Quand Rajsfus défendait le groupe de rap La Rumeur

Juliette Gramaglia - - 16 commentaires

Retour en 2004 et 2008

Maurice Rajsfus, historien et spécialistes des violences policières, est décédé ce 13 juin, pendant que les rues se remplissaient pour dénoncer ces mêmes violences envers les minorités. Arrêt sur images revient sur un épisode de la vie de cet historien et militant, survivant de la rafle du Vel d'Hiv : son témoignage en faveur du rappeur Hamé, membre du groupe La Rumeur, poursuivi par le ministère de l'Intérieur pour "diffamation" dans un interminable procès qui dura de 2002 à 2010.

Il y a des morts qui résonnent avec l'actualité. A l'exemple de celle de Maurice Rajsfus, "historien de la répression policière""vigie" ou encore "pourfendeur" des violences policières, telles que l'ont présenté les nécrologies publiées dans la presse depuis sa mort, ce samedi 13 juin - le jour-même où des dizaines de milliers de personnes manifestaient sur la place de la République pour dénoncer ces même violences policières et réclamer justice pour Adama Traoré.

Alors que la question de la persistance du racisme dans les institutions policières, en France comme aux États-Unis, est revenue sur le devant de la scène ces dernières semaines après la mort de George Floyd aux Etats-Unis, les manifestations mais aussi les révélations de plusieurs médias sur des milliers de policiers partageant sur les réseaux sociaux commentaires racistes, sexistes, homophobes et faisant même l'apologie d'une "guerre raciale", Arrêt sur images a décidé de revenir sur un épisode particulier de la vie de Maurice Rajsfus : son témoignage en défense du rappeur Hamé (Mohammed Bourokba de son vrai nom), poursuivi pour diffamation par le ministère de l'Intérieur.

2002 : "Insécurité sous la plume d'un barbare"

Pour comprendre cette histoire, il faut revenir en 2002. Au printemps de cette année-là, Jean-Marie Le Pen prend tout le monde de court en se hissant au deuxième tour des élections présidentielles, poussant plus d'un million de personnes dans la rue. Ce même printemps, quelques semaines avant les élections présidentielles, le groupe de rap La Rumeur, formé à la fin des années 1990, sort son premier album. Pour l'accompagner, le groupe publie un fanzine, La Rumeur Magazine, distribué chez les disquaires. L'un des rappeurs du groupe, Hamé, y publie un texte titré Insécurité sous la plume d'un barbare. Il y dénonce le discours ambiant autour des quartiers populaires, présentés comme des lieux "barbares" dans lesquels il faudrait rétablir "l'ordre républicain". Dénonçant les discours de l'Élysée comme des candidats à l'élection, Hamé écrit : "La République menacée, la République atteinte mais la République debout !!! Quelle leçon d’héroïsme ! Quelle lucidité d'analyse ! Et quel formidable écran de fumée !! A la table des grand-messes, la misère poudreuse et les guenilles post-coloniales de nos quartiers sont le festin des élites. Sous les assauts répétés des faiseurs d'opinion, les phénomènes de délinquance deviennent de strictes questions policières de maintien de l’ordre ; les quartiers en danger se muent en quartiers dangereux dont il faut se protéger par tous les moyens ; et les familles immigrées victimes de la ségrégation et du chômage massif, endossent la responsabilité du «malaise national»".

TÂCHES À RÉALISER:
1. D'après l'article, quel jour Maurice Rajsfus est-il mort ?
2. Recopiez le passage de l'article situé entre « Juliette Gramaglia - - 16 » et « 2002 à 2010. », bornes comprises, en substituant « activiste » à « militant ».

DONNÉES FOURNIES:
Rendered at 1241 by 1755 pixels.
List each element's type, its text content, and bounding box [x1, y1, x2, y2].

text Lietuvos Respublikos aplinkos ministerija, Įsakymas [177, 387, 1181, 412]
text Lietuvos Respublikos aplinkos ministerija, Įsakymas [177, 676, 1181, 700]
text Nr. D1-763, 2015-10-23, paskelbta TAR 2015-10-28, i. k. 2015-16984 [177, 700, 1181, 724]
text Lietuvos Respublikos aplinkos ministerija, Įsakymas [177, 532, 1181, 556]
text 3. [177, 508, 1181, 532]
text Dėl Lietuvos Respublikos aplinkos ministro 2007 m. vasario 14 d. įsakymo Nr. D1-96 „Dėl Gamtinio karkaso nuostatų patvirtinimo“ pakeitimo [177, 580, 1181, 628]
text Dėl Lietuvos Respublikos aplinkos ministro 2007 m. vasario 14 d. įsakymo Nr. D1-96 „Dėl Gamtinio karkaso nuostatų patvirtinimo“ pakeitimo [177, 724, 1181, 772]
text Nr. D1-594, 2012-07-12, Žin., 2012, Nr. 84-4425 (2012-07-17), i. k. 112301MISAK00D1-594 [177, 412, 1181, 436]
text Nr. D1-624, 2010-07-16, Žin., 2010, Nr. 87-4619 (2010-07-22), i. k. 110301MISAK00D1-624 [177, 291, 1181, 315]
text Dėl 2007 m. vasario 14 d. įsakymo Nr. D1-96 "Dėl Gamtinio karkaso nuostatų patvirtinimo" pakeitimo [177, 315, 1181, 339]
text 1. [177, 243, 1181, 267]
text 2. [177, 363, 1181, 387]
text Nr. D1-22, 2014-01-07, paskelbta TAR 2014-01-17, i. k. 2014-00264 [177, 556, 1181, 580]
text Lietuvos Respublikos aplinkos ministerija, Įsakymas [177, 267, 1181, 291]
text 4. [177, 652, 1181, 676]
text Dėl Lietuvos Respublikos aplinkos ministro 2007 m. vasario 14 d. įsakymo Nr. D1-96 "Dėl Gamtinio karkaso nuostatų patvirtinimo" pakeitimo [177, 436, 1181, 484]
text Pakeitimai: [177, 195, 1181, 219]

RÉPONSES APPORTÉES:
1. Il est mort le samedi 13 juin.

2.
Juliette Gramaglia - - 16 commentaires

Retour en 2004 et 2008

Maurice Rajsfus, historien et spécialistes des violences policières, est décédé ce 13 juin, pendant que les rues se remplissaient pour dénoncer ces mêmes violences envers les minorités. Arrêt sur images revient sur un épisode de la vie de cet historien et activiste, survivant de la rafle du Vel d'Hiv : son témoignage en faveur du rappeur Hamé, membre du groupe La Rumeur, poursuivi par le ministère de l'Intérieur pour "diffamation" dans un interminable procès qui dura de 2002 à 2010.